Le choix technique le plus intelligent de Genshin reste son style

Le jeu n'a jamais cherché le photoréalisme, et cette décision vaut aujourd'hui beaucoup plus qu'en 2020.

Les aplats de couleur, silhouettes lisibles, éclairages stylisés et matériaux relativement simples permettent aux nouvelles régions de rester cohérentes avec les anciennes malgré six ans d'évolution.

Un jeu réaliste ayant accumulé autant de contenu présenterait probablement des ruptures visuelles beaucoup plus brutales entre son lancement et ses extensions récentes.

La PS5 avait résolu très tôt le principal problème de la version console

HoYoverse avait créé une bibliothèque graphique spécifique et un système de chargement adapté au SSD lors de l'arrivée de la version PS5 en 2021.

Le résultat reste pertinent aujourd'hui : téléportations rapides, 60 images par seconde et image suffisamment propre pour que l'échelle de Teyvat fonctionne confortablement sur grand écran.

GamingBolt avait déjà considéré cette version comme la meilleure déclinaison console au moment de sa sortie.

Xbox a rejoint tardivement un écosystème déjà très mature

L'arrivée sur Xbox Series X|S en novembre 2024 n'a pas créé un Genshin séparé.

HoYoverse a conservé cross-play et cross-progression avec PlayStation, PC, Android et iOS, permettant à un compte existant de changer de machine sans reconstruire six années de personnages.

Pour un jeu service, cette continuité est probablement plus importante que n'importe quel détail de résolution.

Le mobile reste la contrainte invisible derrière chaque région

Chaque nouvel environnement doit être spectaculaire sur téléviseur tout en restant exploitable sur des appareils beaucoup moins puissants.

Cette contrainte explique une partie du style : géométrie généralement claire, textures lisibles, densité contrôlée et effets construits pour rester compréhensibles même sur un petit écran.

Le fait que Fontaine, Natlan ou Nod-Krai puissent encore produire de vraies différences visuelles à l'intérieur de ce budget multiplateforme constitue une réussite technique réelle.

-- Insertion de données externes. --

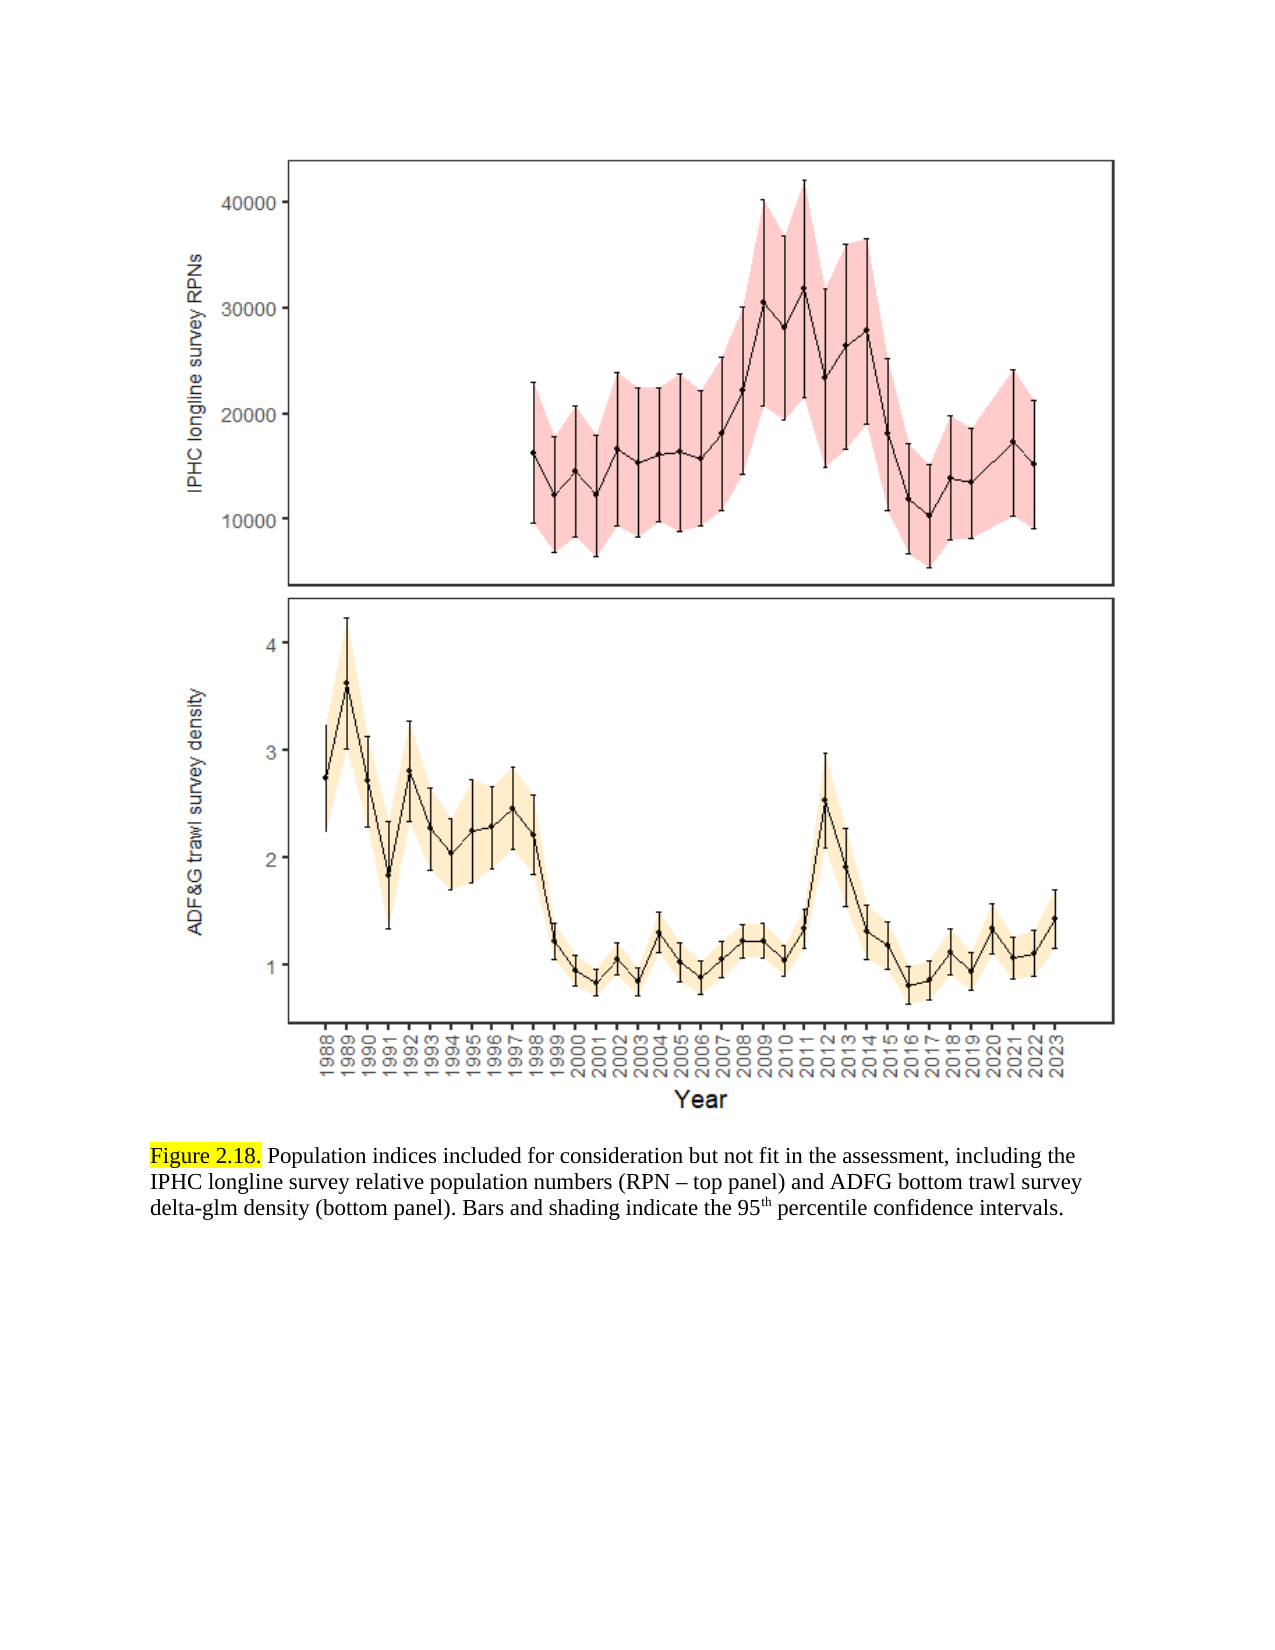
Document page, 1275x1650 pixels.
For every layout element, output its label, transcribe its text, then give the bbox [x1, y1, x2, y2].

subtitle Figure 2.18. Population indices included for consideration but not fit in the assessment, including the IPHC longline survey relative population numbers (RPN – top panel) and ADFG bottom trawl survey delta-glm density (bottom panel). Bars and shading indicate the 95th percentile confidence intervals. [150, 1142, 1125, 1221]
picture [150, 150, 1125, 1125]
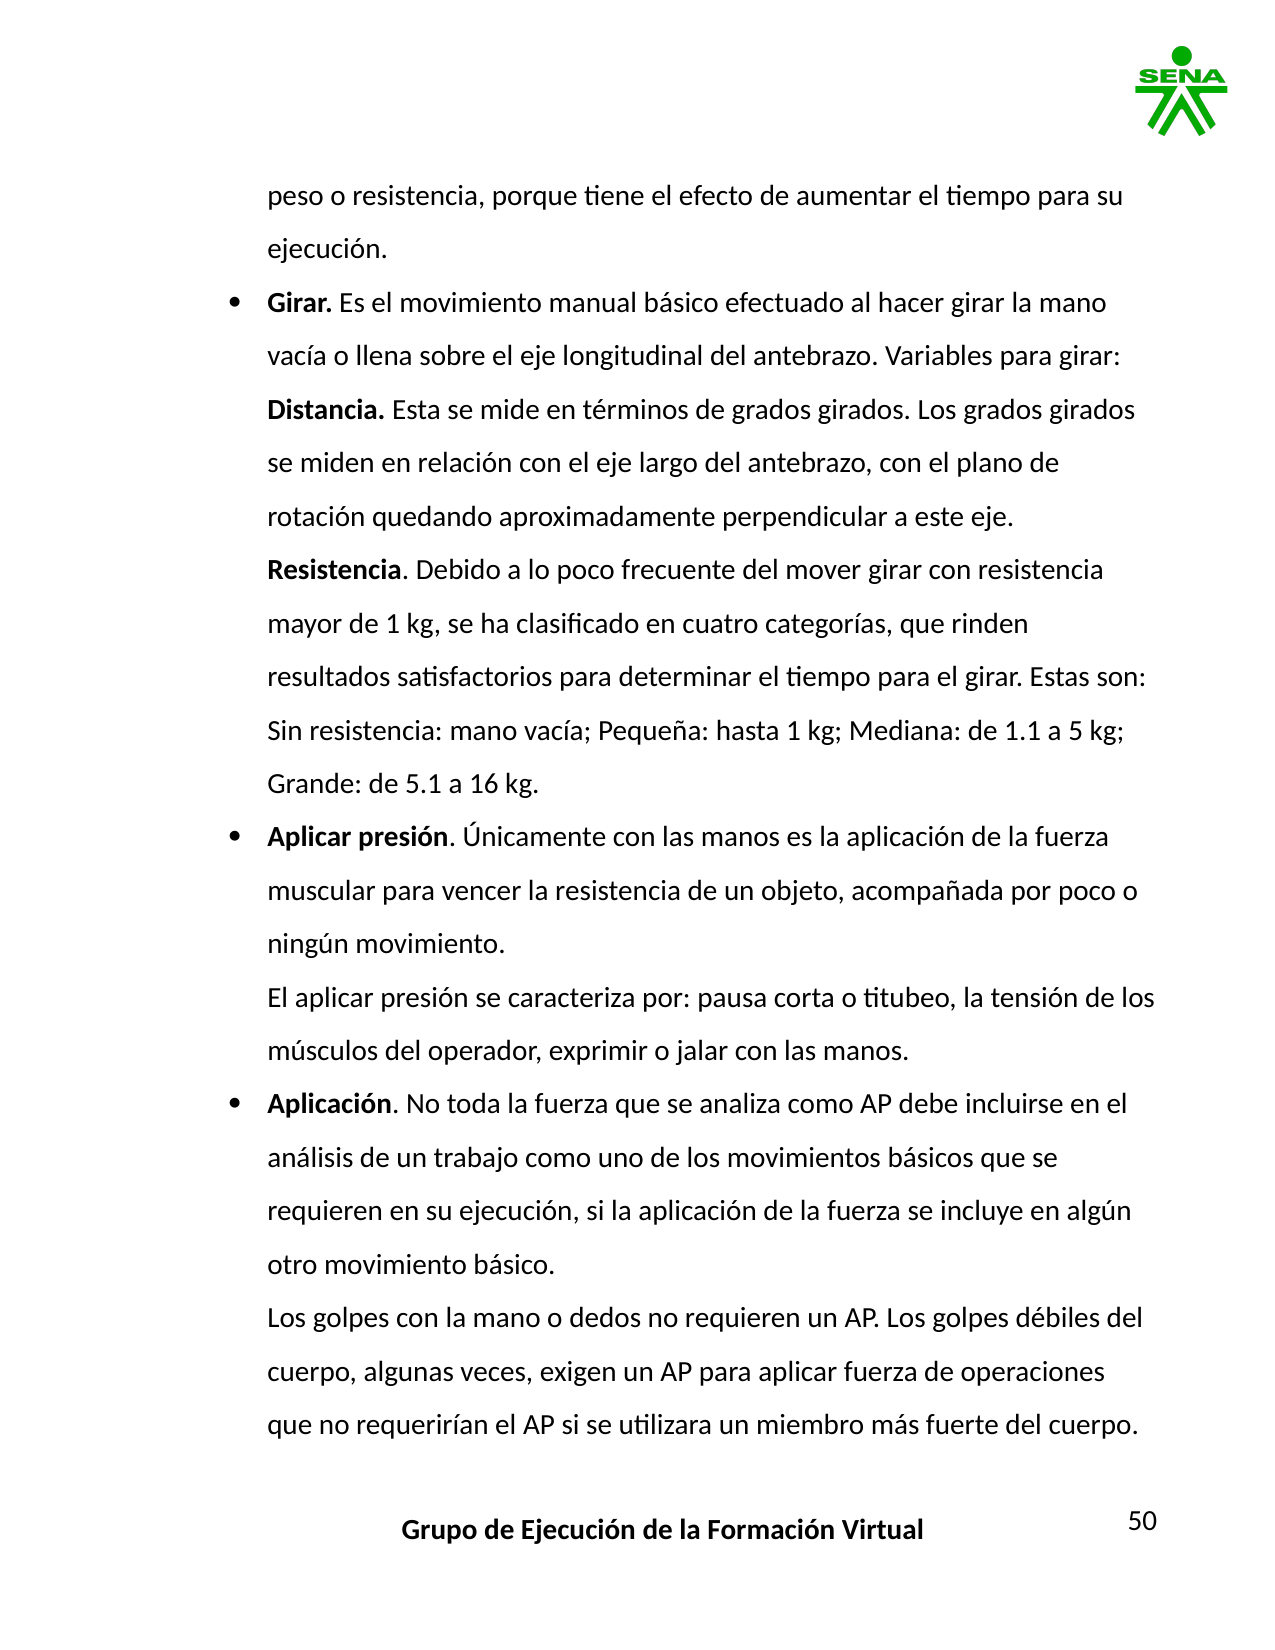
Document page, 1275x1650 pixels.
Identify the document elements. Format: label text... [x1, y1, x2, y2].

list Distancia. Esta se mide en términos de grados girados. Los grados girados se miden en relación con el eje largo del antebrazo, con el plano de rotación quedando aproximadamente perpendicular a este eje. [267, 391, 1157, 533]
list Los golpes con la mano o dedos no requieren un AP. Los golpes débiles del cuerpo, algunas veces, exigen un AP para aplicar fuerza de operaciones que no requerirían el AP si se utilizara un miembro más fuerte del cuerpo. [267, 1299, 1157, 1442]
list Aplicación. No toda la fuerza que se analiza como AP debe incluirse en el análisis de un trabajo como uno de los movimientos básicos que se requieren en su ejecución, si la aplicación de la fuerza se incluye en algún otro movimiento básico. [229, 1086, 1157, 1282]
list Aplicar presión. Únicamente con las manos es la aplicación de la fuerza muscular para vencer la resistencia de un objeto, acompañada por poco o ningún movimiento. [229, 818, 1157, 961]
list Lo tratado sobre las distancias del movimiento en el apartado de alcanzar también se aplica a mover. En este movimiento, también es importante el peso o resistencia, porque tiene el efecto de aumentar el tiempo para su ejecución. [267, 177, 1157, 266]
list Sin resistencia: mano vacía; Pequeña: hasta 1 kg; Mediana: de 1.1 a 5 kg; Grande: de 5.1 a 16 kg. [267, 712, 1157, 801]
list Resistencia. Debido a lo poco frecuente del mover girar con resistencia mayor de 1 kg, se ha clasificado en cuatro categorías, que rinden resultados satisfactorios para determinar el tiempo para el girar. Estas son: [267, 551, 1157, 694]
list El aplicar presión se caracteriza por: pausa corta o titubeo, la tensión de los músculos del operador, exprimir o jalar con las manos. [267, 979, 1157, 1068]
picture [1135, 46, 1228, 136]
list Girar. Es el movimiento manual básico efectuado al hacer girar la mano vacía o llena sobre el eje longitudinal del antebrazo. Variables para girar: [229, 284, 1157, 373]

Mais six ans de contenu finissent forcément par peser

La taille des téléchargements et préinstallations est devenue une préoccupation récurrente, particulièrement sur mobile.

HoYoverse a ajouté des systèmes de gestion de ressources et des optimisations, mais chaque nouvelle région, doublage, cinématique et événement permanent élargit une base que le jeu doit continuer à transporter.

La version 7.0 demandait encore plusieurs gigaoctets rien que pour sa préinstallation avant l'installation complète.

La PS4 a finalement atteint sa limite

Le signal le plus clair de cette dette matérielle est officiel : HoYoverse a cessé les mises à jour et l'accès à Genshin Impact sur PS4 le 8 avril 2026.

Les comptes n'ont pas été perdus, puisque la progression peut être transférée vers PS5 ou d'autres plateformes prises en charge.

Mais cette disparition rappelle que Genshin n'est plus le jeu lancé en 2020. Les extensions successives ont fini par dépasser la plateforme qui avait accueilli sa première version console.

L'interface vieillit plus vite que les paysages

Événements, Battle Pass, Wish, Serenitea Pot, TCG, modes endgame, menus de progression, guides, archives et systèmes ajoutés au fil des années se disputent désormais l'attention.

Chaque élément est généralement compréhensible isolément. Ensemble, ils donnent au nouveau joueur l'impression d'entrer dans un système d'exploitation plutôt que dans un simple RPG.

Ce problème relève moins de la puissance graphique que de la dette UX accumulée par tous les jeux service durables.

La technique disparaît heureusement dès qu'on regarde l'horizon

C'est probablement le meilleur compliment à faire au jeu.

Une falaise de Mondstadt et une nouvelle zone de 2026 n'utilisent évidemment pas les mêmes ambitions de détail, mais elles appartiennent encore visuellement au même monde.

HoYoverse a réussi à moderniser Genshin par couches plutôt qu'à transformer chaque ancienne région en musée technique.

Le moteur montre son âge. La direction artistique, beaucoup moins.